The author writes, “On Tuesday, Meta announced SeamlessM4T, a multimodal AI model for speech and text translations. As a neural network that can process both text and audio, it can perform text-to-speech, speech-to-text, speech-to-speech, and text-to-text translations for ‘up to 100 languages,’ according to Meta. Its goal is to help people who speak different languages communicate with each other more effectively. Continuing Meta’s relatively open approach to AI, Meta is releasing SeamlessM4T under a research license (CC BY-NC 4.0) that allows developers to build on the work.”

She’s a Republican Gun Owner. Now She’s Pleading With GOP Lawmakers for Change. (Russ)

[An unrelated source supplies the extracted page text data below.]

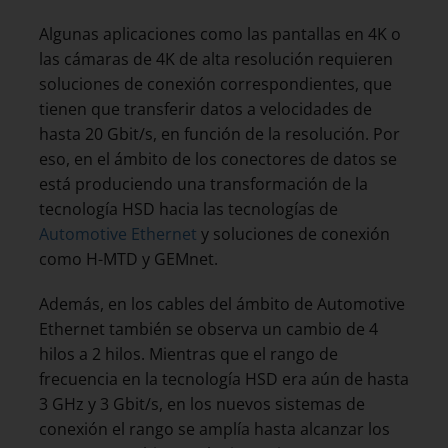
Algunas aplicaciones como las pantallas en 4K o
las cámaras de 4K de alta resolución requieren
soluciones de conexión correspondientes, que
tienen que transferir datos a velocidades de
hasta 20 Gbit/s, en función de la resolución. Por
eso, en el ámbito de los conectores de datos se
está produciendo una transformación de la
tecnología HSD hacia las tecnologías de
Automotive Ethernet
y soluciones de conexión
como H-MTD y GEMnet.
Además, en los cables del ámbito de Automotive
Ethernet también se observa un cambio de 4
hilos a 2 hilos. Mientras que el rango de
frecuencia en la tecnología HSD era aún de hasta
3 GHz y 3 Gbit/s, en los nuevos sistemas de
conexión el rango se amplía hasta alcanzar los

From The Washington Post: “Melissa Alexander wanted to make Gino Bulso feel it in his heart, in his gut. She told him her story: Her son was in his fourth-grade classroom on March 27 when a shooter smashed into the school and started firing. He stood silently against a wall with the other children, feet away from the killer. He heard the shots that killed three of his 9-year-old schoolmates and three adults. … Since the mass shooting at The Covenant School, a private Christian school in Nashville, Alexander, 44, has been jolted into political activism for the first time in her life. She is among thousands of brand-new Tennessee activists, largely led by mothers, who are pleading with the state legislature to pass stricter gun laws.”

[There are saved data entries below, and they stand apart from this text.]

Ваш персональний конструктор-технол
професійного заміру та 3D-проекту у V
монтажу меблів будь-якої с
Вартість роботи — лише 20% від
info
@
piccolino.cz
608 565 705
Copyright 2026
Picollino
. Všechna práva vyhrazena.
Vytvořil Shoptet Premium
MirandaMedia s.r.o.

A Climate Warning from the Cradle of Civilization (Laura)

The author writes, “Every schoolchild learns the name: Mesopotamia — the Fertile Crescent, the cradle of civilization. Today, much of that land is turning to dust. The word itself, Mesopotamia, means the land between rivers. It is where the wheel was invented, irrigation flourished, and the earliest known system of writing emerged. The rivers here, some scholars say, fed the fabled Hanging Gardens of Babylon and converged at the place described in the Bible as the Garden of Eden. Now, so little water remains in some villages near the Euphrates River that families are dismantling their homes, brick by brick, piling them into pickup trucks — window frames, doors and all — and driving away.”

After Years of Promise, Cell-Based Meat Is Moving From the Lab to Dinner Plates (Reader Jim)

From the Boston Globe: “It may never have occurred to you to hanker for a supper of, say, flame-broiled North Atlantic right whale, braised shank of black rhino, or of another critically endangered species. But should such a craving come, it may soon be possible to satisfy it, according to scientists and the technological promises of a fast-emerging industry. It may also be possible to dine on a filet mignon that won’t raise cholesterol levels, consume bacon that rabbis might consider kosher, and grill burgers a vegetarian might approve of — all without killing animals or contributing to the massive greenhouse gas emissions associated with raising animals for food.”

This Molecule May Have Seeded Earth Life (Sean)

From Nautilus: “Floating in the middle of our galaxy, near the center of the Milky Way, inside a cloud of gas that swirls at the temperature of 100 Kelvin or -279.67 Fahrenheit, a molecule essential to life on Earth has just been discovered. It sounds inconceivable that such a level of cosmic cold could harbor anything remotely related to a living organism — and yet it does. In fact, without this molecule, humans — and all other breathing, growing things on the planet — would not be possible. … The findings bolster Panspermia, the theory that life on Earth takes its origin from space and that our planet was ‘seeded’ by various cosmic molecules that took a ride on meteors and meteorites, which later gave rise to organisms.” 

Wind Phones: The Power of a One-Way Phone Call to Cope With Grief (Reader Steve)

The author writes, “Brittany Bacinski prepared to connect with her first love, putting into words what she should have told him years ago. She had traveled more than 2,000 miles from her home in Michigan to speak with him in an Olympia, Washington, park. The one-sided conversation would be through a vintage rotary phone. She picked up the receiver, the dense weight matching the heaviness she felt. She stuck her finger into the clear holes, dialed a number, and began talking. The phone wasn’t connected to anything, her words didn’t go anywhere. And that was the point. The man she called in 2022 … died in 2019. But with the 10-minute call in the forest, she finally said all she needed to say.”